Several thousand pages of detailed documents released yesterday show Ridgway from the unique perspective of his son.

The interview reveals that to his son, Ridgway was a quiet man, with few friends. He struggled with words, was frugal with money and made lists because of problems with short-term memory.

The father and son spent entire weekends driving to garage sales and swap meets, where Gary Ridgway liked to buy broken watches, toys and furniture and then fix them. Together, they camped, played baseball and rode motorcycles.

In short, Matthew Ridgway told detectives, nothing his father did signaled that he could have been the nation's most prolific serial killer.

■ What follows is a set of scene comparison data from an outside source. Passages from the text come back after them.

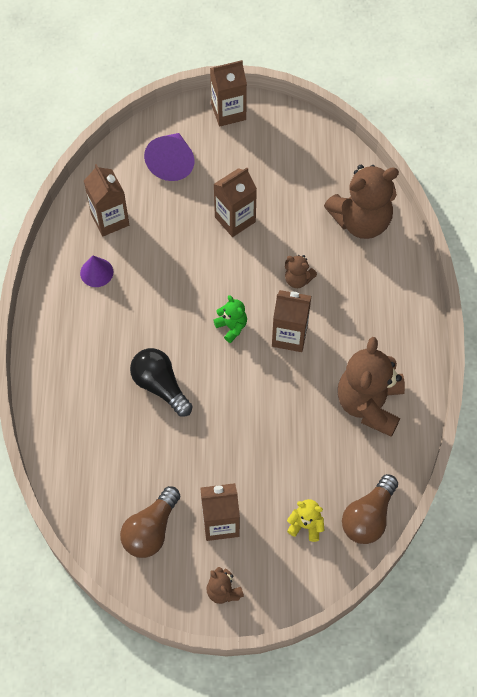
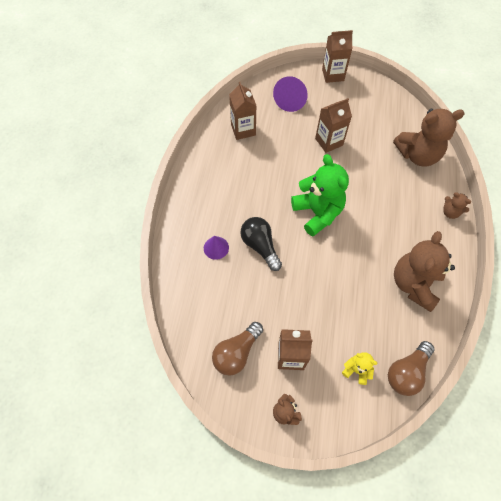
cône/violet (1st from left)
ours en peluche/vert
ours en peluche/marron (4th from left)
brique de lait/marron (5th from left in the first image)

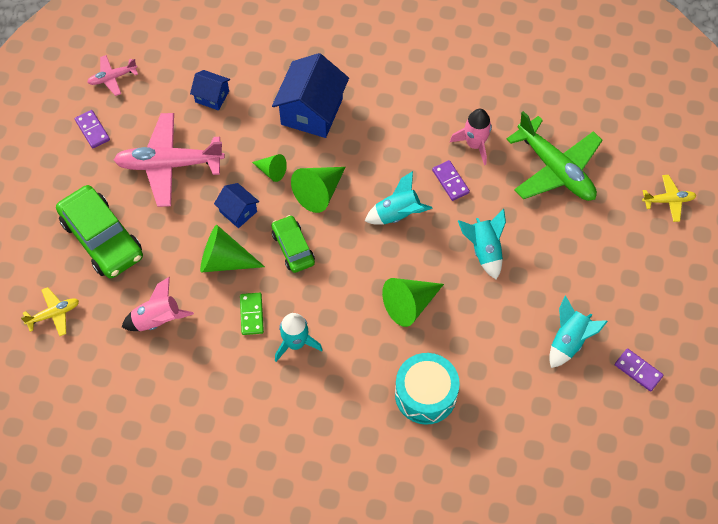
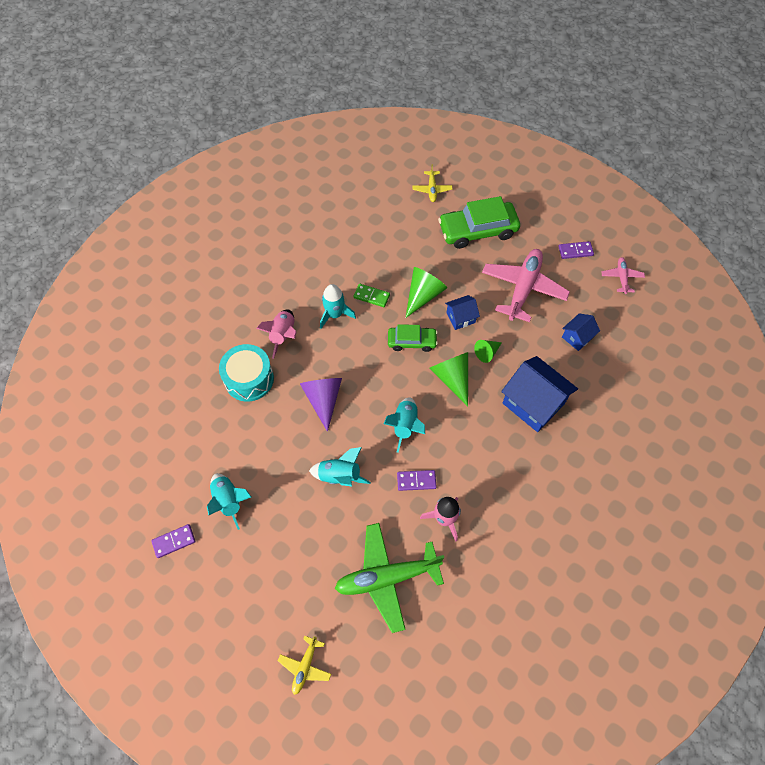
fusée/rose (1st from left)
cône/violet

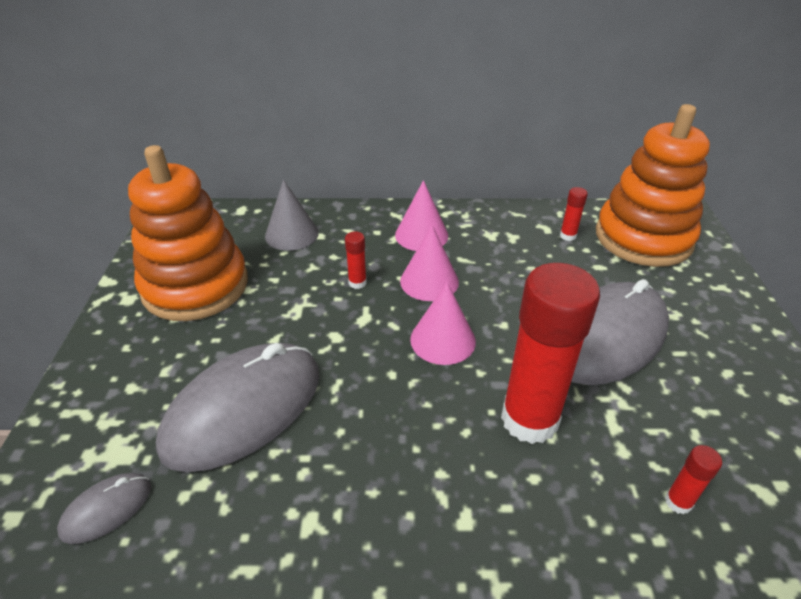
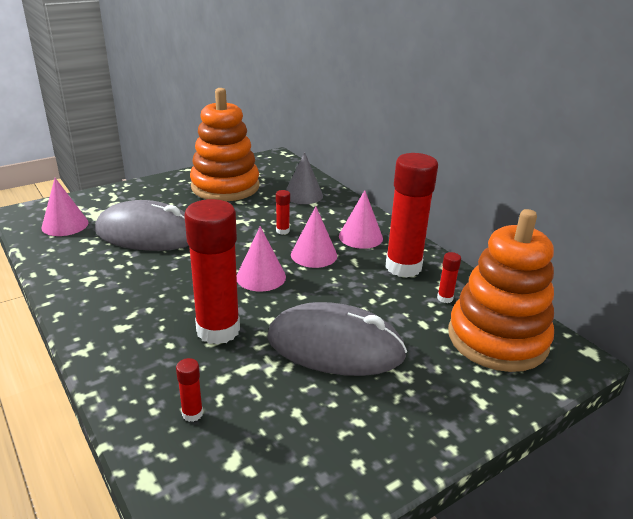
cône/rose (1st from left)
bâton de colle/rouge (4th from left)

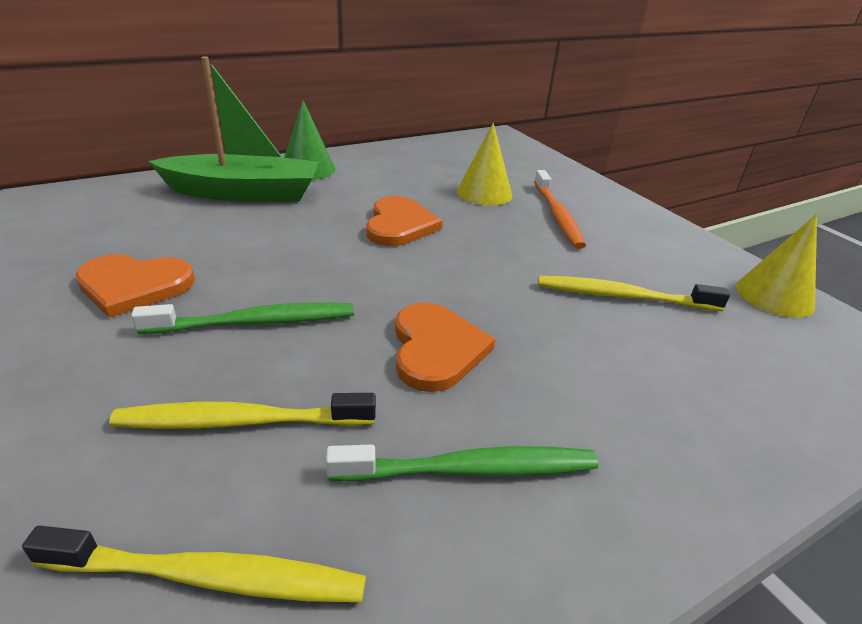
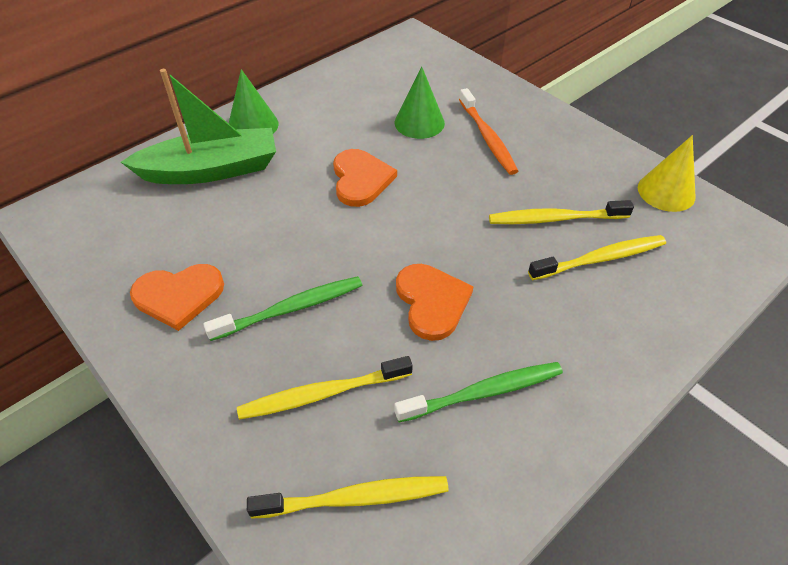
cône/vert (2nd from left)
brosse à dents/jaune (4th from left)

In addition to the transcript of the interview with Matthew Ridgway, the King County Prosecutor's Office released transcripts of interviews with Gary Ridgway's first two wives; a woman who is the only known survivor of a Ridgway attack; a former prostitute who would have testified against Ridgway had he not pleaded guilty; and an interview with Thomas Edward Ridgway, Gary Ridgway's younger brother. With the exception of graphic details, most of the information has been made public before, including accounts by one former wife that Ridgway choked her and liked to have sex in the woods of South King County.

Ridgway was sentenced last week to life in prison without the possibility of release for the aggravated murder of 48 women between 1982 and 1998.

Matthew Ridgway was a 26-year-old Marine stationed at Camp Pendleton near San Diego when the detectives showed up at his door.

He told them his father was a part-time dad who had visitation rights every other weekend after he was divorced in 1981 from Matthew's mother, Marcia Winslow.

One of the most vivid childhood memories, Matthew Ridgway said, was of his father getting off the graveyard shift at the Kenworth truck plant, where he painted trucks, and taking his son to a doughnut shop well after midnight.

They would buy sprinkled doughnuts and drive to Seattle-Tacoma International Airport, where they stopped in front of the Red Lion hotel on the Sea-Tac strip.

"When it was dark and the lights ... the elevators ... the red lights of the elevators going up and down I thought that was really ... really neat and, you know, you got the sound of the airport behind ya," Matthew Ridgway told Strathy.

"So I ... I had (my father), you know, I wanted him to, you know, stop so we could see the elevators go up and down. ... "

When he was 7 or 8 years old, his father pulled over once to help at an accident scene. Matthew Ridgway recalled his father pulling an Army surplus blanket out of the trunk and spreading it over one of the accident victims.

His father wasn't around much when he was very young, because of the divorce, Matthew Ridgway said. But he said he felt their connection became stronger after he enlisted in the Marines in September 1994. His father had served in the Navy from 1969 to 1971.

Among the other details Matthew Ridgway recalled about his father:

He never talked about girls. He spanked his son only once. He didn't carry a grudge. In the mid-1990s he read a lot of religious books. He liked looking at maps of old highways.

And "he had bad short-term memory," Matthew Ridgway said. "He had to write down stuff, (such as) 'Paid this bill on this date,' or 'gonna go do this.' "

He also described his father as a "penny pincher" who drank cheap, boxed wine and went dumpster diving for old junk to fix.

Matthew Ridgway said he never knew his father had hired prostitutes. According to Gary Ridgway's confession, he took his son along once when he killed one of his victims, though the son stayed behind in the truck.

Matthew Ridgway said his mother mentioned once that Gary Ridgway had been arrested in the 1980s for soliciting a prostitute. But he said he never talked to his father about it.

Matthew Ridgway said he had no clue about his father's other life until his father's arrest Nov. 30, 2001.

In fact, that's a common theme among those close to Gary Ridgway, according to court documents filed over the years. They said they never saw a volatile personality; and they saw no signs of snapping, emotional mood swings or hostility toward women.

He rarely, if ever, talked about sex or women to those close to him.

Documents released yesterday say that on Nov. 30, 2001, Thomas Ridgway told King County sheriff's detectives that his brother kept to himself and rarely talked about his personal life.

But a detective asked Thomas Ridgway whether it would be strange to learn that his brother was seen frequenting areas of prostitution, "you know, driving up and down the highways, at all times of the days and nights? Would it be weird for you to hear that? Would it surprise you?"

Thomas Ridgway replied, simply, "No, it wouldn't."